課題 -
仁川の自由公園を訪ねた旅行記を、最後の一文の後から続けて書いてもらえますか？

提示された抜粋 -
◆ ◆ ◆

仁川の自由公園 この日はほぼ完全に1人で自由行動。読めはしないものの出掛けに新聞を買ってみると、何と1面に「列車○○、何人○○」「○○大惨事」の文字があり、転覆した列車の写真が出ているではないか。漢字の部分だけでも意味は取れる。どうやら前日に釜山に近いほうで列車事故があり、死者の出る大惨事だったようだ。バスの渋滞や帰りの列車の遅れはその影響だったのかもしれない。まずは電車で仁川まで行ってみることにする。国電はすべて各駅停車だったので近い割には時間がかかり、終点の仁川駅は何となく場末という雰囲気だった。ガイドブックによれば市街地の中心は1駅手前の東仁川(トンインチョン)のようで、途中、見晴らしの良さそうな「自由公園(チャユコンウォン)」を通っていくことにする。公園は海も見下ろせる場所で、生まれて初めて「黄海」を見ることが出来た。帰りは東仁川に回るが、我ながら初めての海外の街でよく歩けたなと思う。そのまま国鉄を引き返し、永登浦駅で下車。ここで「ロッテリア」に入るがあまり注文が通じず、結局自分の頼んだものを食べてないように記憶している(^^;)。

◆ ◆ ◆

検討対象データ -
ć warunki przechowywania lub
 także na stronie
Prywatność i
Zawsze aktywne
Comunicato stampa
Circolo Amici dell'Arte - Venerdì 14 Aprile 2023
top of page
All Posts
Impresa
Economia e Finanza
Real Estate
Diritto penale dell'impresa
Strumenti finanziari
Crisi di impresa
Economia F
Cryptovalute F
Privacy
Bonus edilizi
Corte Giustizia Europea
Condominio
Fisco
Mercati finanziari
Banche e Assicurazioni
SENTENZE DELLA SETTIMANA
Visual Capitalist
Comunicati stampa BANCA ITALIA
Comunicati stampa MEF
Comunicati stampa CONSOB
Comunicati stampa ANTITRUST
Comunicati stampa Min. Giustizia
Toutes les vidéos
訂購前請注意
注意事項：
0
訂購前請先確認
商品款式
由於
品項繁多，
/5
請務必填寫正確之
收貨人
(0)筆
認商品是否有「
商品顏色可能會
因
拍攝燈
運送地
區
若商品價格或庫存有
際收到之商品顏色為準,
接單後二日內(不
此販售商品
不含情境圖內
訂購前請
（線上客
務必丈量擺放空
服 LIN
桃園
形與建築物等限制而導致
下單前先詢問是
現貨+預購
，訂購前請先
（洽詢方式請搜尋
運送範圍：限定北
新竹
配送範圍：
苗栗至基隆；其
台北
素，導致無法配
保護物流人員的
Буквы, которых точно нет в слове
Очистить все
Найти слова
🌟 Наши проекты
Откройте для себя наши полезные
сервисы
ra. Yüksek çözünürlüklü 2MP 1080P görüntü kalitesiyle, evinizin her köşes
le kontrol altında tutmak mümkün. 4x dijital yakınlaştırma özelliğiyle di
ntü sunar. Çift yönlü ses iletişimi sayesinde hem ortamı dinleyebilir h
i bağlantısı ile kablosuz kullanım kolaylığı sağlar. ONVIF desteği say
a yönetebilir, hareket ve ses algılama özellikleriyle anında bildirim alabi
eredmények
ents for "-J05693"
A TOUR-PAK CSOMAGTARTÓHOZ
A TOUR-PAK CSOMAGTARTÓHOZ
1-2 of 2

◆ ◆ ◆

課題への解答 -
  
汝矣島の広場 その後は汝矣島(ヨイド)の広場を見たくなり、当時は地下鉄が通っていなかった上に1人でバスを利用する自信はないので永登浦から歩きに歩いた。途中で何とも殺風景な自動車道路の交差を眺めつつ、やっとの思いで国会の建物や、あの大集会が行われる巨大な広場に到達する。気が遠くなりそうな広場では貸し自転車があり、ものは試しで乗ってみる。韓国で自転車に乗る体験はなかなか楽しい。帰りは63ビルなど横目に見ながら、比較的近そうな国鉄の大方(テバン)駅まで歩いた。電車に乗れればひと安心、という感じである。
  
  【3/30】
  
国鉄 大田駅前広場 この日も1人旅で、韓国国鉄の看板特急「セマウル」に乗ることにする。実は前日のうちに切符を買っておいたのである。あらかじめローマ字(たぶんそうしたと思う)で「ソウル→テジョン、セマウル」と、乗車時刻を書いておく。窓口は行列していたがさほど待たずに切符を購入できた。が、しかし最初は駅員が間違えて行き先を「東大邱(トンデーグ)」で発行してしまったので、再度「テジョン、テジョン」と行って発行しなおしてもらおうとした。しかしなかなか意図が通らない。結局、私の発音が「Taejeon」に聞こえなかったようで、「ジョ」をもっと口をあけて言うべきだったようだ(^^;)。何とか意図した切符を入手。8100ウォンは当時の換算で1200円ほどだからけっこうな値段だが、ソウル〜大田は160kmあり、最速特急の指定席+乗車券であることを思うと安い。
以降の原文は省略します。